**Short problem:**
Collect each line below that contains the string "context". Matches must have the same case.

**Supplied data:**
-*-*-

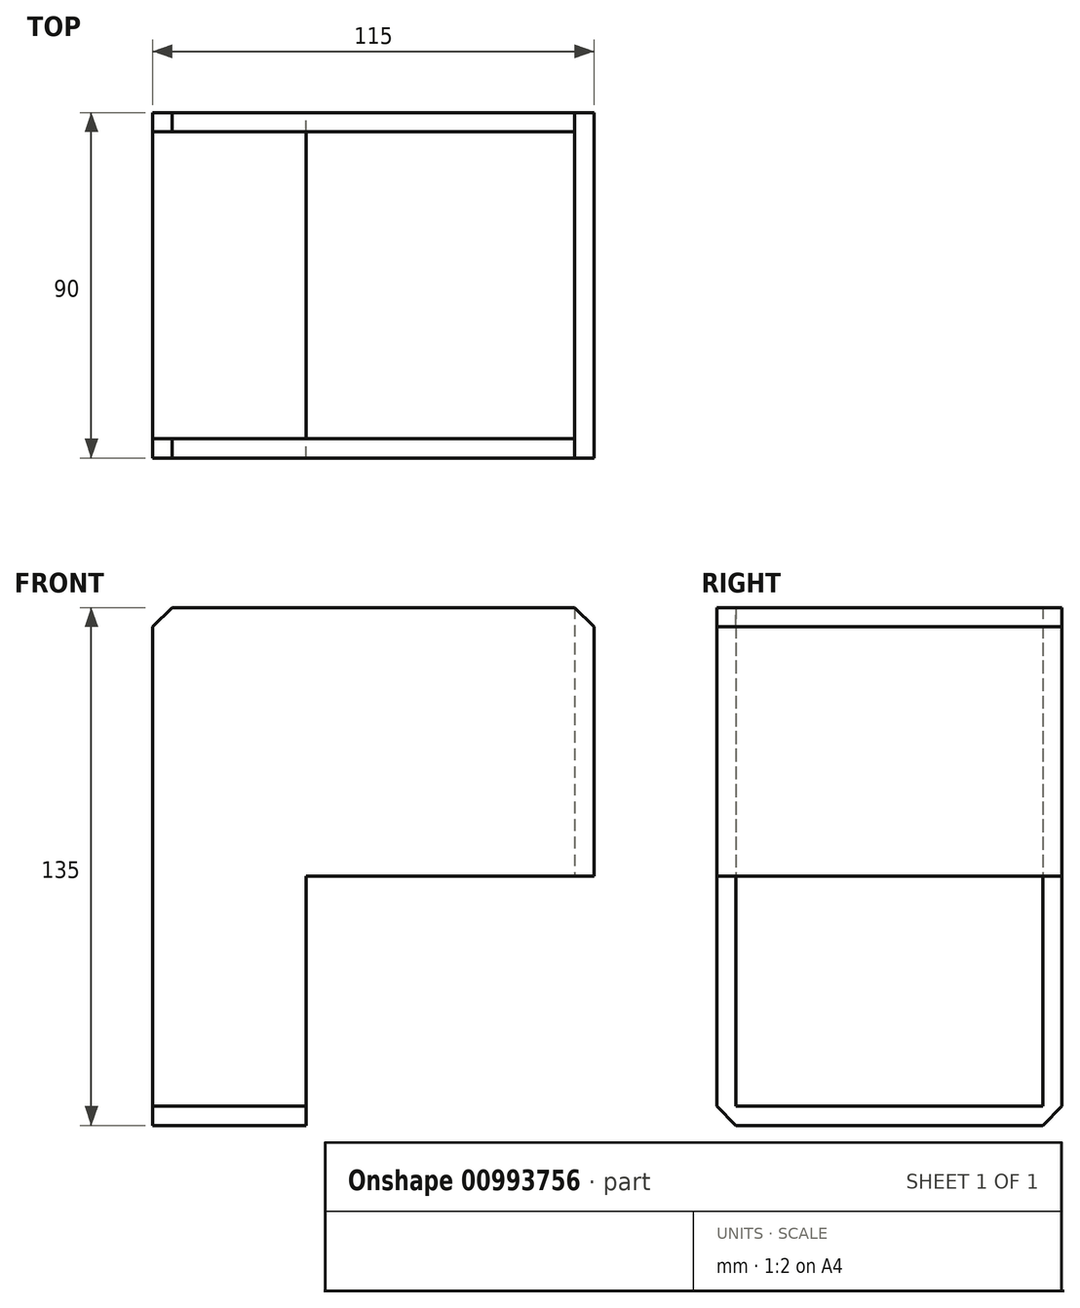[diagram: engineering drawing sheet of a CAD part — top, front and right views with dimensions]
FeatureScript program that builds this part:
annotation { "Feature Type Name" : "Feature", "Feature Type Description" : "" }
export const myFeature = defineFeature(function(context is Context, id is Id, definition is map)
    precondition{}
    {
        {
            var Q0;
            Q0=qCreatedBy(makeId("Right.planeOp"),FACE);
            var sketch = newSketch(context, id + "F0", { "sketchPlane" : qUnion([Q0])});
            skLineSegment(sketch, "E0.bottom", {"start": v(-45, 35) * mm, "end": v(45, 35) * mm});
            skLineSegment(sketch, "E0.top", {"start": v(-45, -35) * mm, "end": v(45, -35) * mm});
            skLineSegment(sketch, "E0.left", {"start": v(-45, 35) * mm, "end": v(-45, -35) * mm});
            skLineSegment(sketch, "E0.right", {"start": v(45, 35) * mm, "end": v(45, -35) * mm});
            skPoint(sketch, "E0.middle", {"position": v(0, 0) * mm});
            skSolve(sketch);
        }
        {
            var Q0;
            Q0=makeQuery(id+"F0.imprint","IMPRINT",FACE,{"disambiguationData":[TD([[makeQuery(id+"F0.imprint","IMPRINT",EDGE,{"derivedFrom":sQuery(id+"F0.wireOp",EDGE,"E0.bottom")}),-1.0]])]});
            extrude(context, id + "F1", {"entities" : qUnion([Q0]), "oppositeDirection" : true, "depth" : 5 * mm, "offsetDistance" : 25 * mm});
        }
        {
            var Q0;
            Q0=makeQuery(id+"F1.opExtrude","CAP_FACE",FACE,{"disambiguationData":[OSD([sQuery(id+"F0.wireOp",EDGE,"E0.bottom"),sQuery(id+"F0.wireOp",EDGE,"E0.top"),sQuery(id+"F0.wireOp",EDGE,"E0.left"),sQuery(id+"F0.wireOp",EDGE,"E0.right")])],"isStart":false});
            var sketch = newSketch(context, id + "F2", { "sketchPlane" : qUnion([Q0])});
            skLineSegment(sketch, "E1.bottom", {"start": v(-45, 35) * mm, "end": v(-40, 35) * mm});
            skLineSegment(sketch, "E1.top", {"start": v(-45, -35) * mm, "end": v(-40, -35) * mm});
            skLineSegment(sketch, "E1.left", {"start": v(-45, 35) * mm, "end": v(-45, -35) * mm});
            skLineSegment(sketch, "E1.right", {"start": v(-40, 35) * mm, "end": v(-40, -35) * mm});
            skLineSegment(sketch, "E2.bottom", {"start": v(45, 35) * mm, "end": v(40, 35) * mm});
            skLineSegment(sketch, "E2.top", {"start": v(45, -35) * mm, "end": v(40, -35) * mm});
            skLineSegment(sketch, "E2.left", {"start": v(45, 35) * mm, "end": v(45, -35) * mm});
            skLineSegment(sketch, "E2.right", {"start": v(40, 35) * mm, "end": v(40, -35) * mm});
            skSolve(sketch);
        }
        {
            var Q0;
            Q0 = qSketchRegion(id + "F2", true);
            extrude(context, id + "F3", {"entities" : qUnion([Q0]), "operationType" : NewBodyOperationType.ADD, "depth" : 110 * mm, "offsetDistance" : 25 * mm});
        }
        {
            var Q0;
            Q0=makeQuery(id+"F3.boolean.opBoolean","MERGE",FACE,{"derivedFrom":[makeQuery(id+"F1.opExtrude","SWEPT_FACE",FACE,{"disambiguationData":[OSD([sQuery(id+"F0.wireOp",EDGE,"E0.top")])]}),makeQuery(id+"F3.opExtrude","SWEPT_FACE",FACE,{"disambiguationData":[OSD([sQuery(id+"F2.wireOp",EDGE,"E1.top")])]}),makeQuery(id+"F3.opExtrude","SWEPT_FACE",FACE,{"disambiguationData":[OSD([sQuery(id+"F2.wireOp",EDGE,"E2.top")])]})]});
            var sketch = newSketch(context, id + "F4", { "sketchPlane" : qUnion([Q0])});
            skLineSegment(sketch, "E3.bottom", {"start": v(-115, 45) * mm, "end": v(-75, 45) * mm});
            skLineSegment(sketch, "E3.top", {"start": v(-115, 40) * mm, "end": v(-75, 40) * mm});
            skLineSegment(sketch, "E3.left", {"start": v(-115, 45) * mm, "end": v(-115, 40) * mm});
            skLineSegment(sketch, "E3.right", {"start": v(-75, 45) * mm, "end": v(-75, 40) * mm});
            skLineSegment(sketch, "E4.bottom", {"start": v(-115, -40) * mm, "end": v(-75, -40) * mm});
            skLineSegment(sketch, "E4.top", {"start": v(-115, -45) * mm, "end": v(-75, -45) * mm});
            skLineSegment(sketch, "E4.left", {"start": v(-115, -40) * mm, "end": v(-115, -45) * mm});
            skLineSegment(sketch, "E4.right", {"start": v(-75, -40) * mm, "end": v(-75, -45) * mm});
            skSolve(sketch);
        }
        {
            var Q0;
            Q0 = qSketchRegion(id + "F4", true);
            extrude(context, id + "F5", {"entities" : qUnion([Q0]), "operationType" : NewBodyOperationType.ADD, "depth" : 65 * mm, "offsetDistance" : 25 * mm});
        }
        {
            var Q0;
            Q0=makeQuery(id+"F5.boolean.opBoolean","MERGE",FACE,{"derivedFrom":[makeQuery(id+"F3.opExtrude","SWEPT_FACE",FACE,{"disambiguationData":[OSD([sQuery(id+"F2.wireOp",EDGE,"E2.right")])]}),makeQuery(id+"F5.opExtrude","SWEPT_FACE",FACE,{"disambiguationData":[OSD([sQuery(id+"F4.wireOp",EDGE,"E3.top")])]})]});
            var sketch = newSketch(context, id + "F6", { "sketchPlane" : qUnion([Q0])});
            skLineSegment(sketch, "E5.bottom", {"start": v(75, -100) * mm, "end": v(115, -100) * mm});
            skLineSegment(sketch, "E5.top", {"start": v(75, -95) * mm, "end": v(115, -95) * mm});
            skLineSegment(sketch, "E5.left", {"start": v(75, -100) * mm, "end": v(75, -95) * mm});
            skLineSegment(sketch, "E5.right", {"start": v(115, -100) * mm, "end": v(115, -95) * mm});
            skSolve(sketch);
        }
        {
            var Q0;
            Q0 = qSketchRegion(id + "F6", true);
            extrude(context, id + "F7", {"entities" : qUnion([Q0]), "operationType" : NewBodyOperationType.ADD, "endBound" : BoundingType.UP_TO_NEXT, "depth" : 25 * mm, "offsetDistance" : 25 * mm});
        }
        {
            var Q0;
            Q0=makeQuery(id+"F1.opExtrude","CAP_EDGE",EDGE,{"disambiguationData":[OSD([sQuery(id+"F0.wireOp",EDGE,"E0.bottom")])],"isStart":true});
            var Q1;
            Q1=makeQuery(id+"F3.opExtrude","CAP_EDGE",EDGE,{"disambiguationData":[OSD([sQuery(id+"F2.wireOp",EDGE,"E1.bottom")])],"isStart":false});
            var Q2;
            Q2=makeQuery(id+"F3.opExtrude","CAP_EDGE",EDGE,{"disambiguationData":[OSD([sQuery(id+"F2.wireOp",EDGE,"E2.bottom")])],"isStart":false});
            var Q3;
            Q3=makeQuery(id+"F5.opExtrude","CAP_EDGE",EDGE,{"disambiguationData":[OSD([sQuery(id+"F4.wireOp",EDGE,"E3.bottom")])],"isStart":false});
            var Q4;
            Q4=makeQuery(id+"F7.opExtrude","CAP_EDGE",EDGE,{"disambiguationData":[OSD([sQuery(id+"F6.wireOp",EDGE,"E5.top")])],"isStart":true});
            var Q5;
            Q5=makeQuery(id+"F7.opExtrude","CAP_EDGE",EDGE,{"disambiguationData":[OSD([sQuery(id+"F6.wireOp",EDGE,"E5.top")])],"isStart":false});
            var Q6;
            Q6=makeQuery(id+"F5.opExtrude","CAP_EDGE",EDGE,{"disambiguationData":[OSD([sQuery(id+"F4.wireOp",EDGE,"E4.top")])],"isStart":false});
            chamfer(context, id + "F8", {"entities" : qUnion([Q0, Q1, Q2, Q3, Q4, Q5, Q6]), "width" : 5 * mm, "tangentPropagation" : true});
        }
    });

-*-*-

**Problem solution:**
export const myFeature = defineFeature(function(context is Context, id is Id, definition is map)
            var sketch = newSketch(context, id + "F0", { "sketchPlane" : qUnion([Q0])});
            extrude(context, id + "F1", {"entities" : qUnion([Q0]), "oppositeDirection" : true, "depth" : 5 * mm, "offsetDistance" : 25 * mm});
            var sketch = newSketch(context, id + "F2", { "sketchPlane" : qUnion([Q0])});
            extrude(context, id + "F3", {"entities" : qUnion([Q0]), "operationType" : NewBodyOperationType.ADD, "depth" : 110 * mm, "offsetDistance" : 25 * mm});
            var sketch = newSketch(context, id + "F4", { "sketchPlane" : qUnion([Q0])});
            extrude(context, id + "F5", {"entities" : qUnion([Q0]), "operationType" : NewBodyOperationType.ADD, "depth" : 65 * mm, "offsetDistance" : 25 * mm});
            var sketch = newSketch(context, id + "F6", { "sketchPlane" : qUnion([Q0])});
            extrude(context, id + "F7", {"entities" : qUnion([Q0]), "operationType" : NewBodyOperationType.ADD, "endBound" : BoundingType.UP_TO_NEXT, "depth" : 25 * mm, "offsetDistance" : 25 * mm});
            chamfer(context, id + "F8", {"entities" : qUnion([Q0, Q1, Q2, Q3, Q4, Q5, Q6]), "width" : 5 * mm, "tangentPropagation" : true});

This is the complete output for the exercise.